Commentary: Proposed changes to 'public charge' rule would harm immigrant patients and their families
As physicians, we are taught that our duty is to do no harm. A proposed rule by the Department of Homeland Security may lead to harm by having the opposite of its intended effect.
The proposed "public charge" rule would make it harder for legal immigrants in this country to extend a visa or qualify for a green card if they have used public benefits. The rule could harm low-income workers by forcing them to choose between accessing vital work supports—basic health coverage, food and housing services that keep them healthy and able to work—and maintaining their immigration status. Their families could be affected, too.
The proposed rule broadens the factors the government considers when determining whether someone is considered a "public charge." Immigration officials make an inference against extending visas or granting new ones when an individual is likely to be a "public charge." The existing definition considers, for example, receiving cash assistance under Temporary Assistance for Needy Families or reliance on Medicaid-funded long-term institutional care when determining which immigrants may come and stay in our country. This makes sense and is good policy because of the financial burden placed on citizens and the fact that, for the most part, these activities involve immigrants not participating in the workforce.
However, in changing the definition, the proposed rule would dramatically expand the types of benefits considered to be a mark against granting or extending visas. They would now include health coverage under Medicaid, food assistance under the Supplemental Nutrition Assistance Program, and federally subsidized housing, all of which are vital to the health of those we are privileged to serve. Beyond benefits, the rule increases the odds that low-income individuals earning below 125% of the federal poverty level ($31,375 for a family of four) could be determined a public charge.
From a physician's perspective, these changes throw the rule out of balance. They would discourage work and harm the health of individuals and communities. Immigrants are likely to drop or not apply for Medicaid coverage to avoid jeopardizing their immigration status. And given the rule's incredible complexity, fear and confusion could further erode coverage, even among people receiving benefits not directly included in the rule.

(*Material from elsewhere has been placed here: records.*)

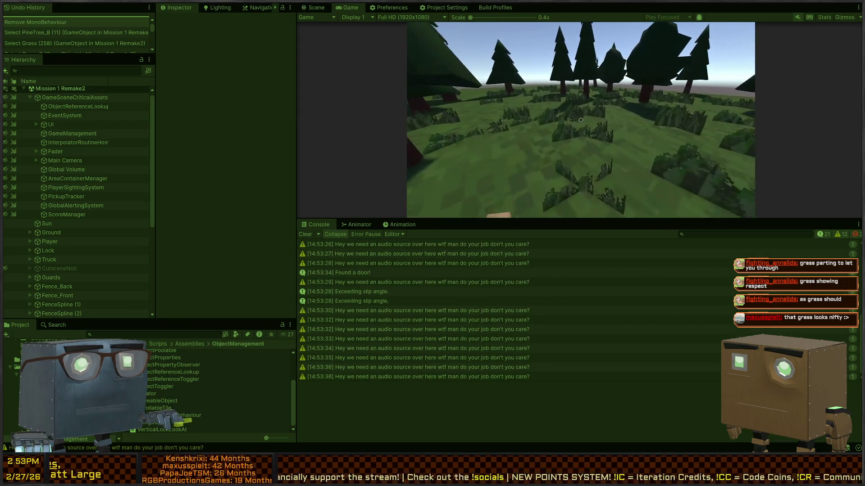
key(w)
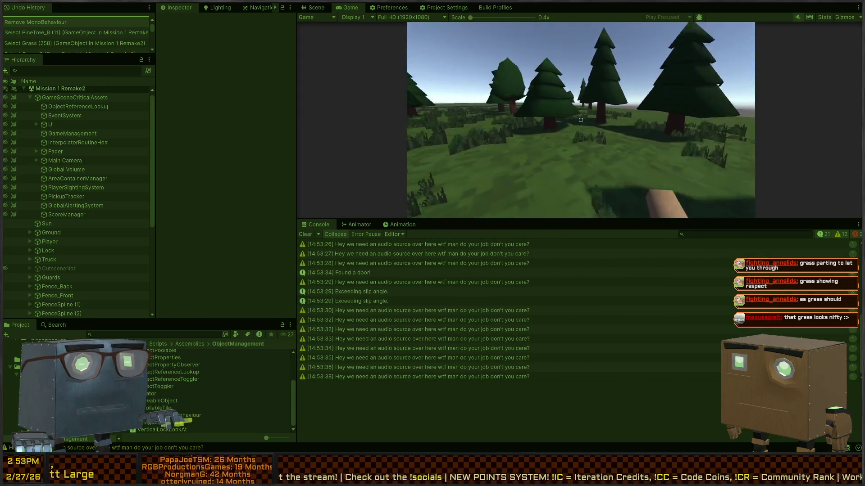
key(w)
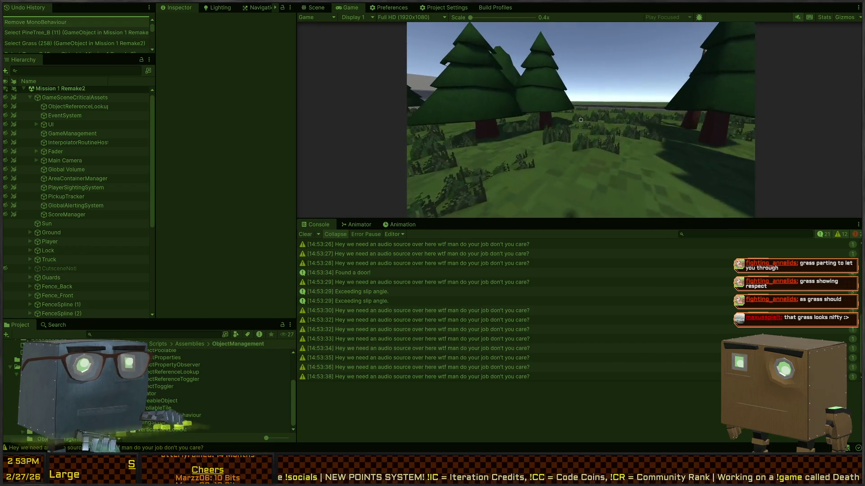
key(ctrl+p)
Select the GrassCollection in the Hierarchy and paste a copy of it
key(s)
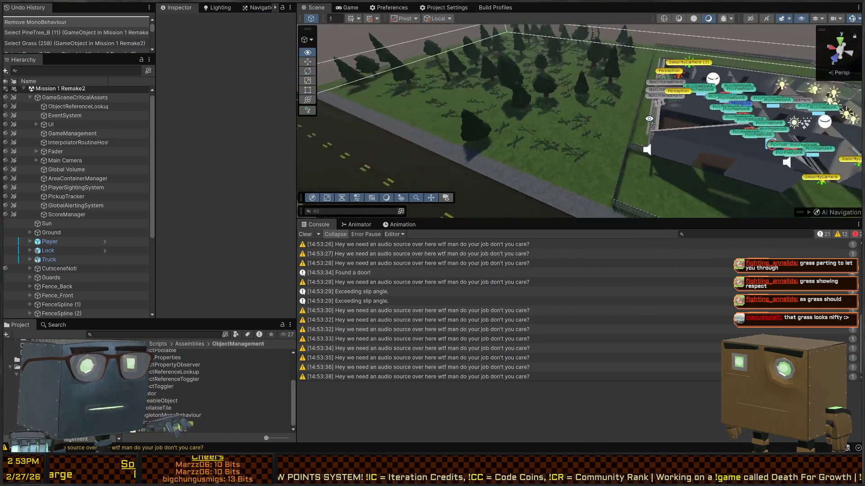
click(570, 112)
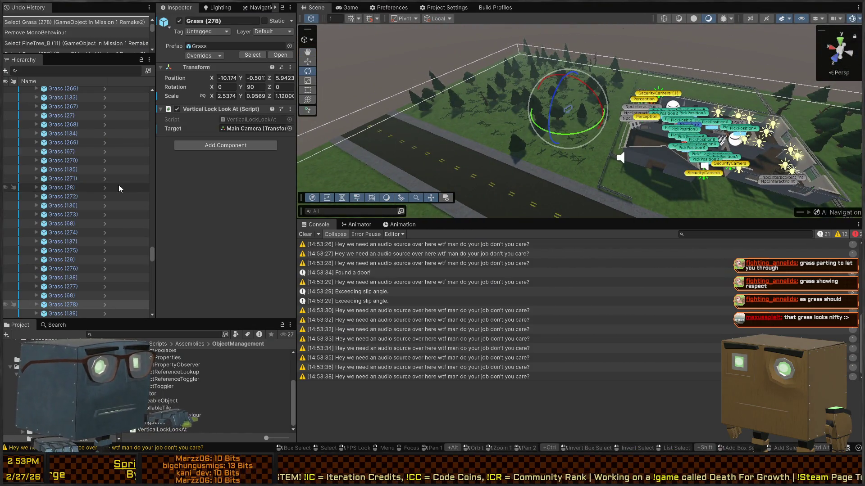
scroll(112, 199, up, 6)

The Department of Homeland Security itself acknowledges that the rule could hinder immigrants' access to healthcare, especially for pregnant women, infants and children. For example, families could increasingly turn to the emergency department as a primary source of healthcare and may be forced to forgo necessary vaccinations, increasing the prevalence of communicable diseases across the country. This should be the end of the debate; a rule that has these consequences is simply unwise from a public health perspective. But in addition to these health concerns, declining use of Medicaid and other public benefits could hurt communities more broadly, increasing poverty, decreasing housing stability, eliminating jobs, and weakening our state and local economies.
I echo concerns jointly expressed by my fellow physicians that the proposed rule threatens the health of individuals and communities. While policymakers are not bound by the Hippocratic oath and its promise to abstain from harming patients, in this case, the federal government should consider the harm that this proposal will do and go back to the drawing board.